Source: Crunchbase, Finextra, Trustly
Headquarters: London, United Kingdom Founder(s): Stefano Vaccino Year Founded: 2017
Yapily works together with close to 2,000 institutions that are integrated with its open banking infrastructure. Its core use cases include accounting, crypto, lending, digital banking, wealth management, as well as payments.
The firm is currently present in 18 countries across the European continent. One way with which Yapily separates itself from the pack is its focus on infrastructure. To that extent, you won’t see a Yapily logo in any of the apps it partners with nor does the firm provide any front-end interface, thus forcing developers to code up their own solutions. This ultimately gives them more control over the implementation.
Additionally, Yapily does not scrape websites and, therefore, relies on official API integrations with banks. As a result, the data that developers receive is substantially more accurate.
Portions of the $69.4 million Yapily has raised in funding thus far have also been used to snap up competitors. In May 2022, for example, it acquired German competitor finAPI for an undisclosed amount. Valuation figures are currently not being disclosed by the firm.

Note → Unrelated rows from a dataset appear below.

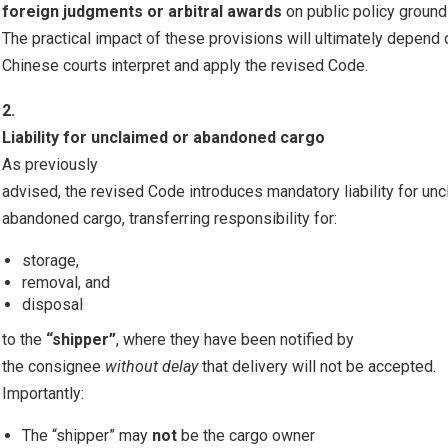
foreign judgments or arbitral awards
on public policy ground
The practical impact of these provisions will ultimately depend
Chinese courts interpret and apply the revised Code.
2.
Liability for unclaimed or abandoned cargo
As previously
advised, the revised Code introduces mandatory liability for un
abandoned cargo, transferring responsibility for:
storage,
removal, and
disposal
to the
“shipper”
, where they have been notified by
the consignee
without delay
that delivery will not be accepted.
Importantly:
The “shipper” may
not
be the cargo owner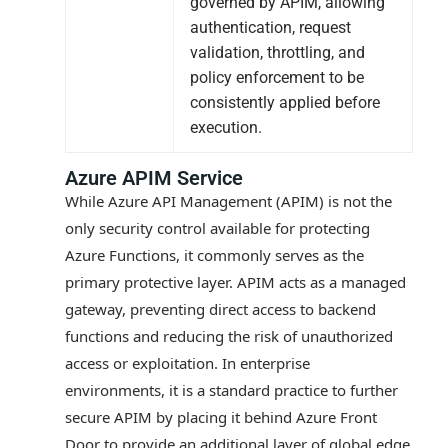
governed by APIM, allowing
authentication, request
validation, throttling, and
policy enforcement to be
consistently applied before
execution.
Azure APIM Service
While Azure API Management (APIM) is not the
only security control available for protecting
Azure Functions, it commonly serves as the
primary protective layer. APIM acts as a managed
gateway, preventing direct access to backend
functions and reducing the risk of unauthorized
access or exploitation. In enterprise
environments, it is a standard practice to further
secure APIM by placing it behind Azure Front
Door to provide an additional layer of global edge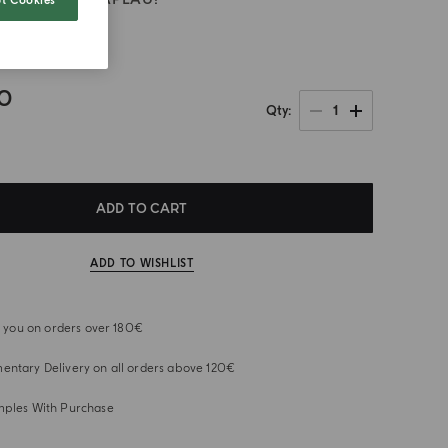
t Cookies
rano
00
1
Qty
ADD TO CART
ADD TO WISHLIST
or you on orders over 180€
ntary Delivery on all orders above 120€
mples With Purchase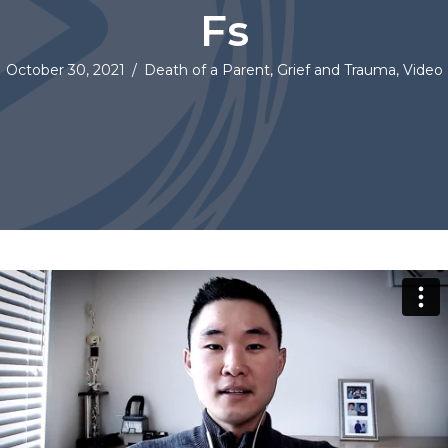
Fs
October 30, 2021
/
Death of a Parent
,
Grief and Trauma
,
Video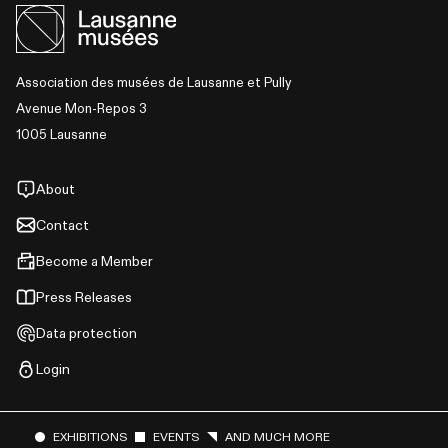
Association des musées de Lausanne et Pully
Avenue Mon-Repos 3
1005 Lausanne
About
Contact
Become a Member
Press Releases
Data protection
Login
EXHIBITIONS
EVENTS
AND MUCH MORE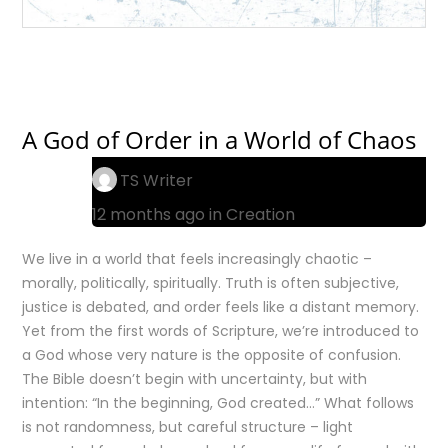
A God of Order in a World of Chaos
TS Writer
12 months ago in
Creation
We live in a world that feels increasingly chaotic –
morally, politically, spiritually. Truth is often subjective,
justice is debated, and order feels like a distant memory.
Yet from the first words of Scripture, we’re introduced to
a God whose very nature is the opposite of confusion.
The Bible doesn’t begin with uncertainty, but with
intention: “In the beginning, God created…” What follows
is not randomness, but careful structure – light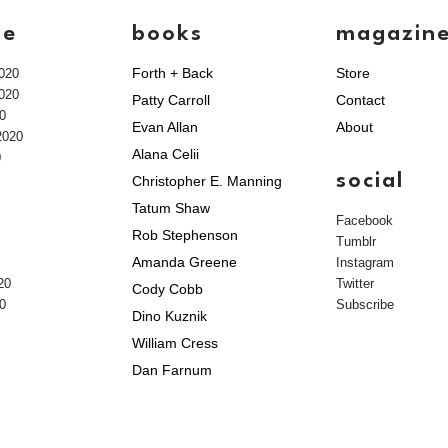
ve
books
magazin
Forth + Back
Store
020
020
Patty Carroll
Contact
0
Evan Allan
About
2020
Alana Celii
0
social
Christopher E. Manning
Tatum Shaw
Facebook
Rob Stephenson
Tumblr
Amanda Greene
Instagram
20
Twitter
Cody Cobb
0
Subscribe
Dino Kuznik
William Cress
Dan Farnum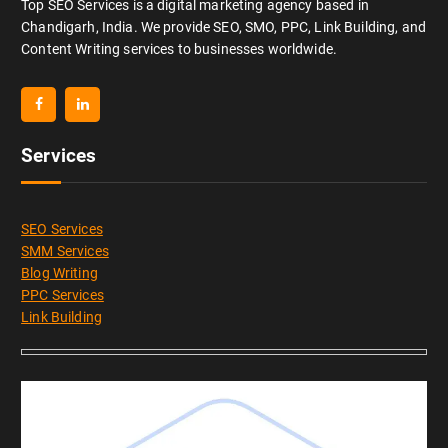
Top SEO Services is a digital marketing agency based in
Chandigarh, India. We provide SEO, SMO, PPC, Link Building, and
Content Writing services to businesses worldwide.
Services
SEO Services
SMM Services
Blog Writing
PPC Services
Link Building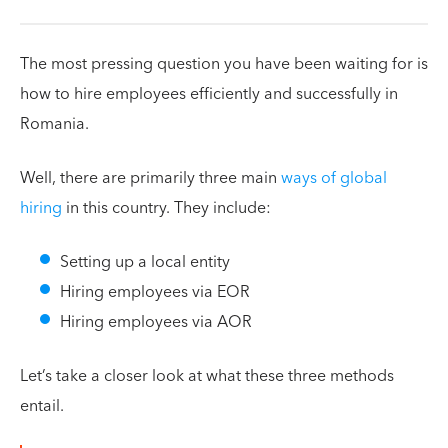
The most pressing question you have been waiting for is
how to hire employees efficiently and successfully in
Romania.
Well, there are primarily three main
ways of global
hiring
in this country. They include:
Setting up a local entity
Hiring employees via EOR
Hiring employees via AOR
Let’s take a closer look at what these three methods
entail.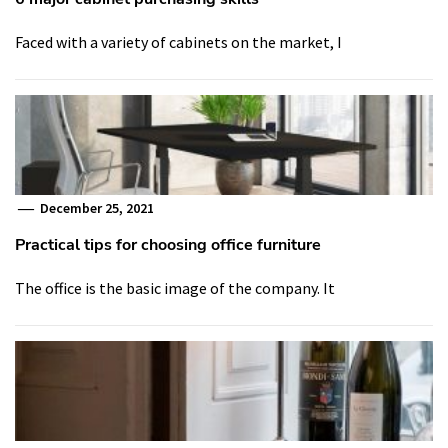
Faced with a variety of cabinets on the market, I
December 25, 2021
Practical tips for choosing office furniture
The office is the basic image of the company. It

Source: Crunchbase, Yapily
Headquarters: Berlin, Germany Founder(s): Andreas Bittner, Marko Wenthin Year Founded: 2016
Solarisbank, as its name suggests, is a little different from other companies on this list. It provides a Banking-as-a-Service platform. This consequently means that Solarisbank provides developers with the necessary banking license and APIs upon which they can build.
The firm, apart from the banking license (which it obtained back in early 2016), also provides developers with physical cards, consumer and SME loans, PSD2 compliant payment services, KYC verification services, and many more.
All of those products can be accessed by connecting to the firm’s APIs. Many of today’s FinTech startups, such as Nuri or Tomorrow, are built on those very same API connections.
Solarisbank is currently valued at $1.65 billion after having raised over $400 million in venture funding. Over 60 partners have built products on Solarisbank APIs thus far.